Now, just above handleSaliency(request:error:), add the handy helper method that will display the heat map:

func showHeatMap(with heatMap: CIImage) {
  // 1
  guard let frame = currentFrame else {
    return
  }
  
  let yellowHeatMap = heatMap
    // 2
    .applyingFilter("CIColorMatrix", parameters:
      ["inputBVector": CIVector(x: 0, y: 0, z: 0, w: 0),
       "inputAVector": CIVector(x: 0, y: 0, z: 0, w: 0.7)])
    // 3
    .composited(over: frame)

  // 4
  display(frame: yellowHeatMap)
}

In this method, you:

  1. Unwrap the currentFrame optional.
  2. Apply the CIColorMatrix Core Image filter to the heat map. You are zeroing out the blue component and simultaneously multiplying the alpha component of each pixel by 0.7. This results in a yellow heat map that is partly transparent.
  3. Add the yellow heat map on top of the original frame.
  4. Use the provided helper method to display the resulting image.

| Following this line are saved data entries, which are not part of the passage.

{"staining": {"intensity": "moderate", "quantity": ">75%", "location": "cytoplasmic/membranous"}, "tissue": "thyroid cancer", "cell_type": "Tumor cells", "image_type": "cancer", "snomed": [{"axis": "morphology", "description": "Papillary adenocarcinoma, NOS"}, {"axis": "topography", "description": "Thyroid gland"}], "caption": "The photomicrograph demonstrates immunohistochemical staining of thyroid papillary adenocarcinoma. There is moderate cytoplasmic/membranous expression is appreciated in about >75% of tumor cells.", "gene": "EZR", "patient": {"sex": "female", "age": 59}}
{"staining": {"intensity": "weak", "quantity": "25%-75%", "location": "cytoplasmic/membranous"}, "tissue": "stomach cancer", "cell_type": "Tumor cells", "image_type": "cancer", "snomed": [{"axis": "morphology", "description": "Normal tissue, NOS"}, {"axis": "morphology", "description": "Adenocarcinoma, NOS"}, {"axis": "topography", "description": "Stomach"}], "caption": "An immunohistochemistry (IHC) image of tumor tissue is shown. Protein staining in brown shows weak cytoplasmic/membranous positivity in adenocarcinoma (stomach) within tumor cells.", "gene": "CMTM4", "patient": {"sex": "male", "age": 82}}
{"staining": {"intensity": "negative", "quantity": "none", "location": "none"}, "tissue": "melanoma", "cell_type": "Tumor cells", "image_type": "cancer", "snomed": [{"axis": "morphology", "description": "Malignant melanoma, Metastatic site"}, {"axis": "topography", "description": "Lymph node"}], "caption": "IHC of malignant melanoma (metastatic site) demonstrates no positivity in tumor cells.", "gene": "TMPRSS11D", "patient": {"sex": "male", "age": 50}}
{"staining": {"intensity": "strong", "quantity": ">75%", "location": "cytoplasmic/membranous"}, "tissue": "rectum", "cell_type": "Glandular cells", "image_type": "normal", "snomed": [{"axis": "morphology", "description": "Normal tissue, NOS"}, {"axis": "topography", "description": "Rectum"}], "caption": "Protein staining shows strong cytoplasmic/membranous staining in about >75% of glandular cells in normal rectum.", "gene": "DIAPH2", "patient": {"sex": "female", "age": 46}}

Before you build and run the app, you’ll need to make one final change.

Go back to captureOutput(_:didOutput:from:) and replace the following line of code:

display(frame: currentFrame)

with:

if mode == .original {
  display(frame: currentFrame)
  return
}

This code ensures that you only show the unfiltered frame when you’re in the Original mode. It also returns from the method, so you don’t waste precious computing cycles (and battery!) doing any Vision requests. :]

All right, it’s time! Build and run the app and then tap to put it into Heat Map mode.